*Excerpt to read*.

|---|

Fans, athletes, volunteers will be up early at Tokyo Games

For fans, athletes, and volunteers, next year's Tokyo Olympics could become known as the get-up-early games.


Tokyo 2020 Sports Director Koji Murofushi speaks during a press conference to unveil detailed Olympic competition schedule in Tokyo, Tuesday, April 16, 2019. (Photo: AP)

Hoping to beat the summer heat in the Japanese capital, organizers said Tuesday they will start the men's 50-kilometer race walk final at 5:30 a.m. The men's and women's marathon finals go at 6 a.m.

Marathon swimming will kick off at 7 am, and the men's and women's triathlon start at 7:30 am.

Even women's softball has some games scheduled for 9 a.m. No men's baseball games will start before noon.

|---|

*Information provided*.
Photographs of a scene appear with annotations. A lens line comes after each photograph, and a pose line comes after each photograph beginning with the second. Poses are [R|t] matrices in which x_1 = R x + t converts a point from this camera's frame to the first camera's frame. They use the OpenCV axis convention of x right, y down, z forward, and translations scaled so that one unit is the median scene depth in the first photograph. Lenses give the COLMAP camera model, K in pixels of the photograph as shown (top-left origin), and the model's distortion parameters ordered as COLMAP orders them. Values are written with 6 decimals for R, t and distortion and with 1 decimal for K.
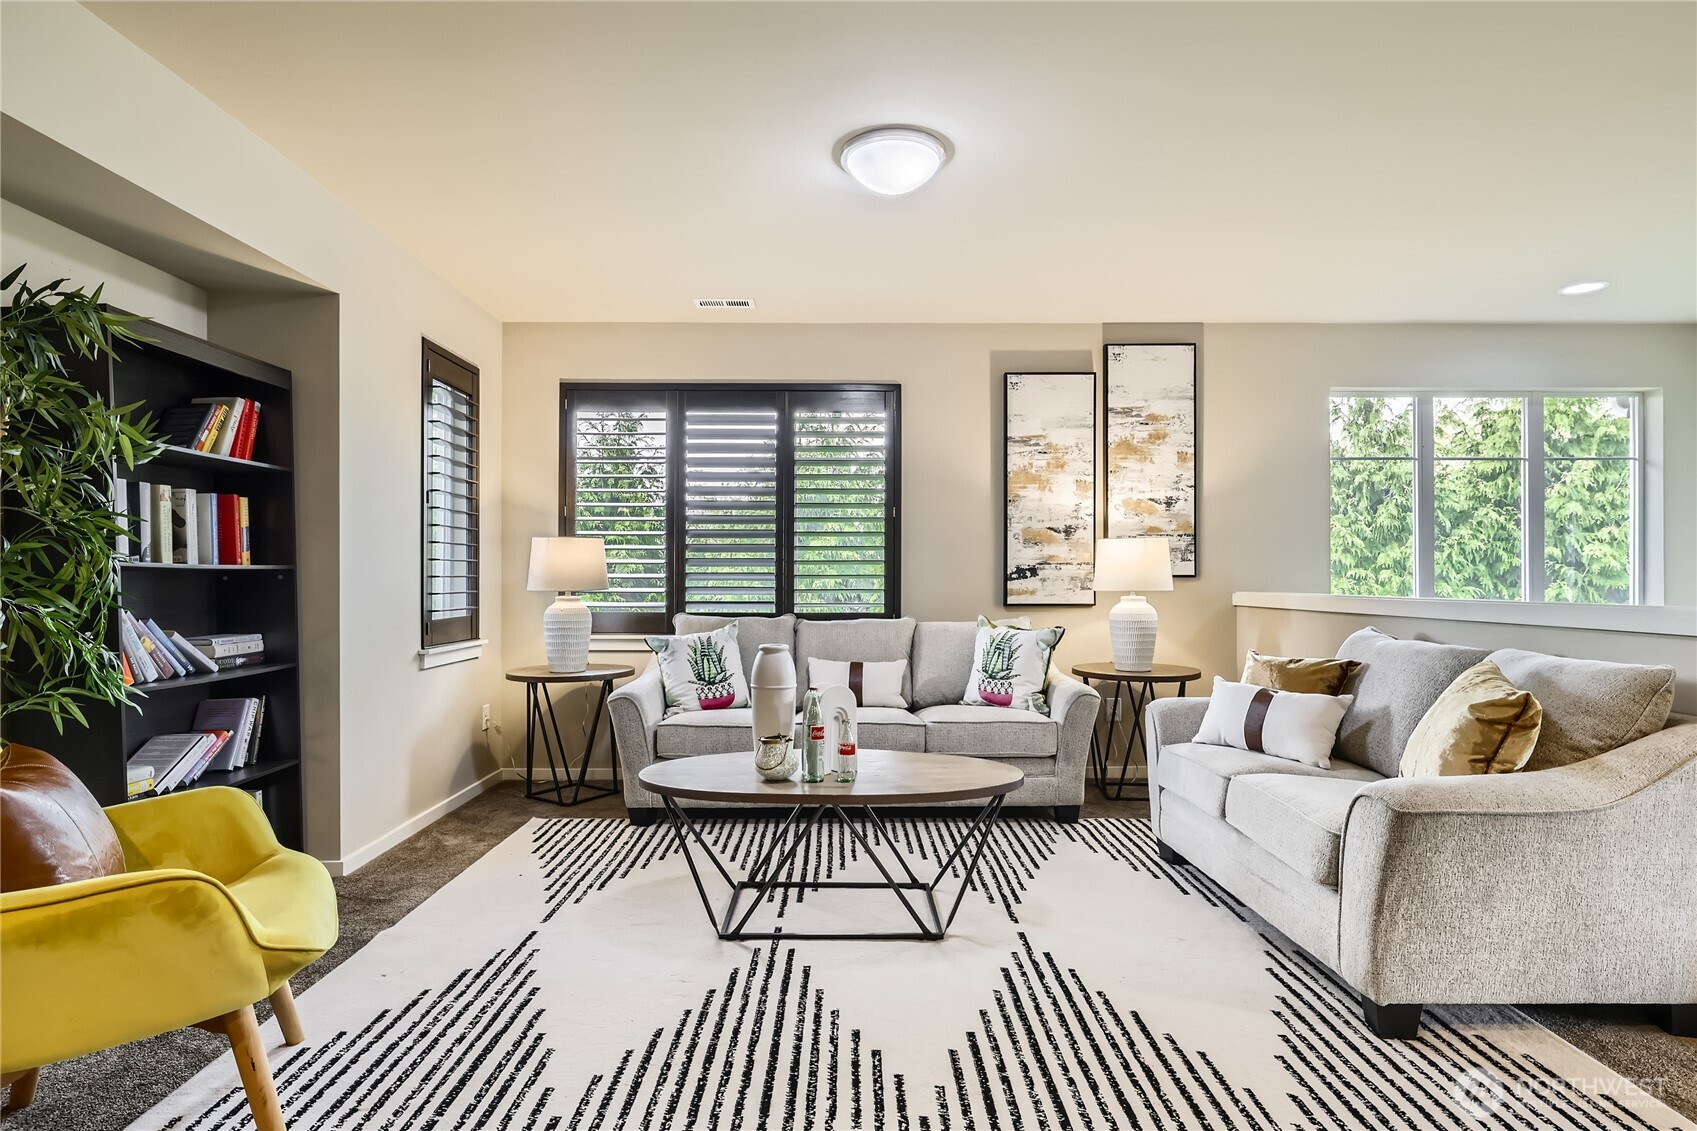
lens RADIAL K [[894.3, 0, 848.2], [0, 894.3, 577.3], [0, 0, 1]] dist [0.004931, 0.001156]
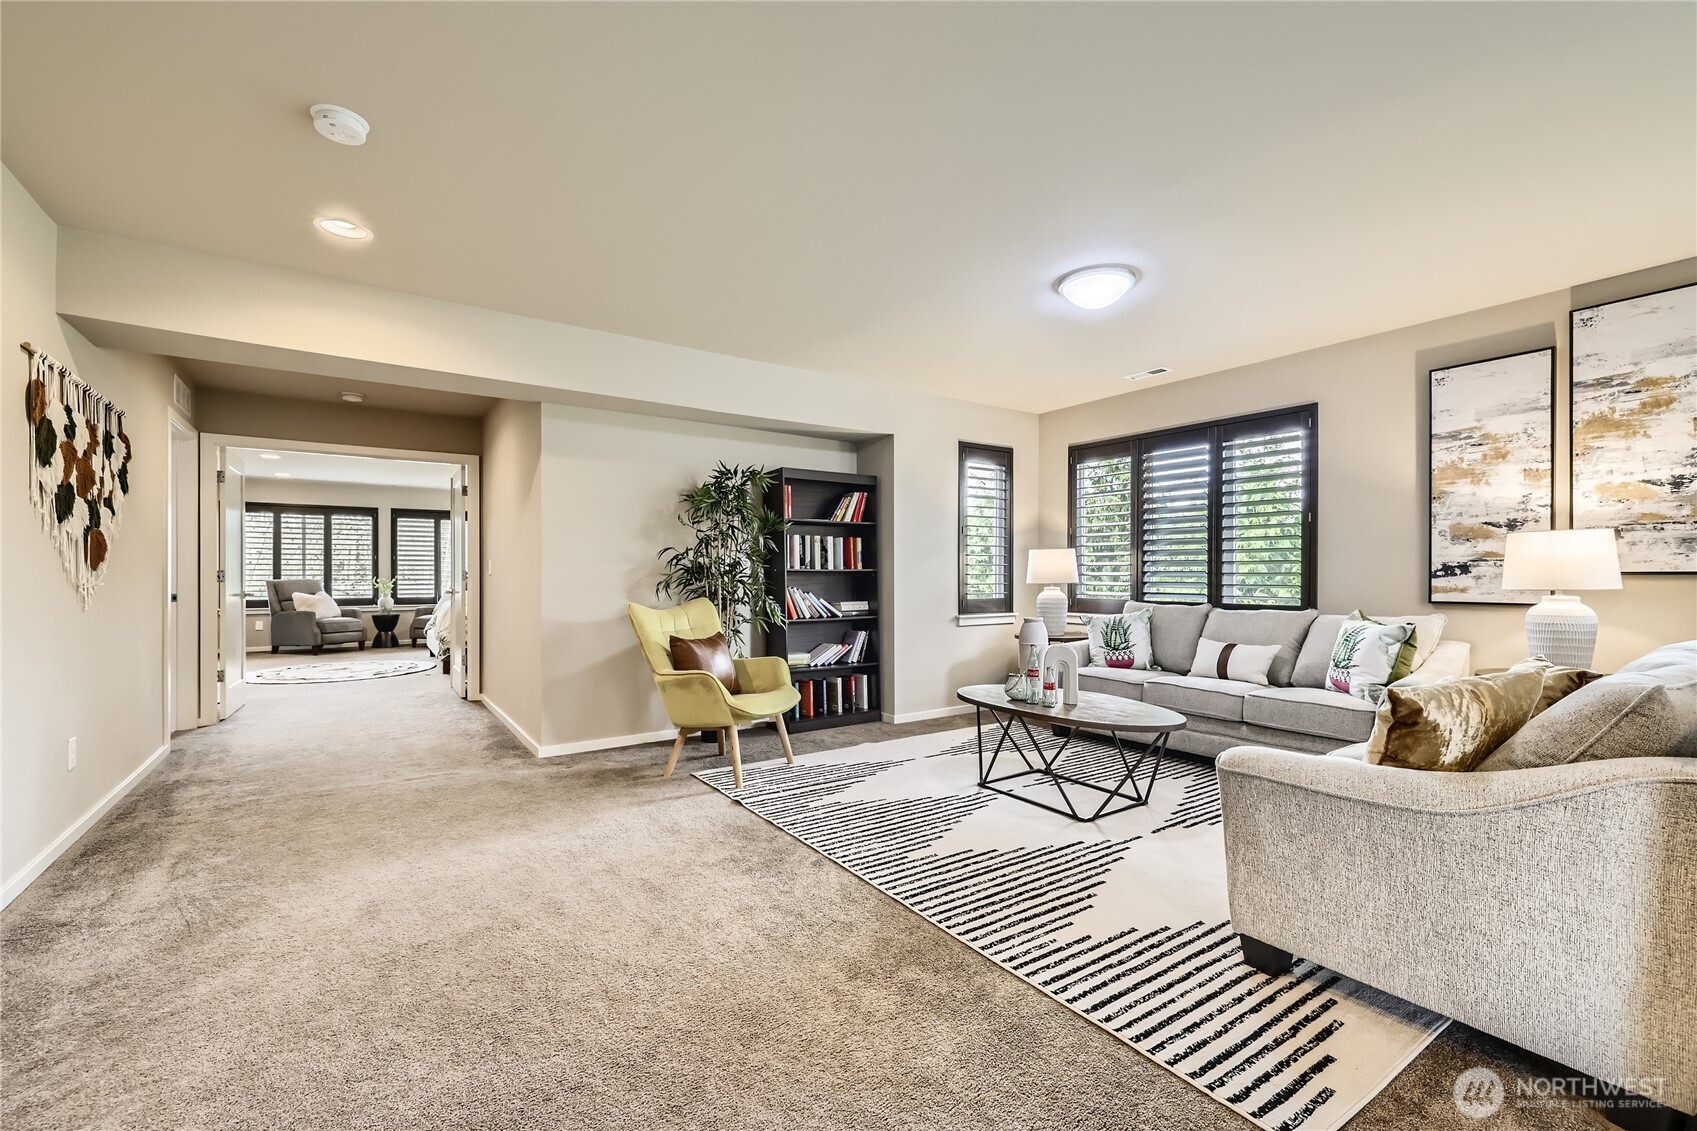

|---|

*What you need to do*.
(A) Answer these questions using the article on early start times at the Tokyo Olympics, one answer per line and marked the same way:
(i) At what time will the men's 50-kilometer race walk final start?
(ii) At what time will marathon swimming begin?
(iii) How early can men's baseball games start?
(B) Continue the article on early start times at the Tokyo Olympics, beginning after its last sentence.

*Expected results*.
(A)
(i) 5:30 a.m.
(ii) 7 a.m.
(iii) No men's baseball games will start before noon.

(B)
"9 a.m. is early, that's my impression," said Reika Utsugi, the head coach of Japan's women softball team, speaking through an interpreter. "But we will have one year for the preparation. Softball cannot decide the times."

Softball and baseball were dropped after the 2008 Olympics, and are appearing because of the sports' popularity in Japan.

The 1964 Tokyo Olympics were held in the fall and did not face heat problems. But modern Olympics can no longer be held in that timeframe, needing to avoid Europe's crowded soccer schedule, and year-round scheduling of the big four sports in the United States — football, baseball, basketball and hockey.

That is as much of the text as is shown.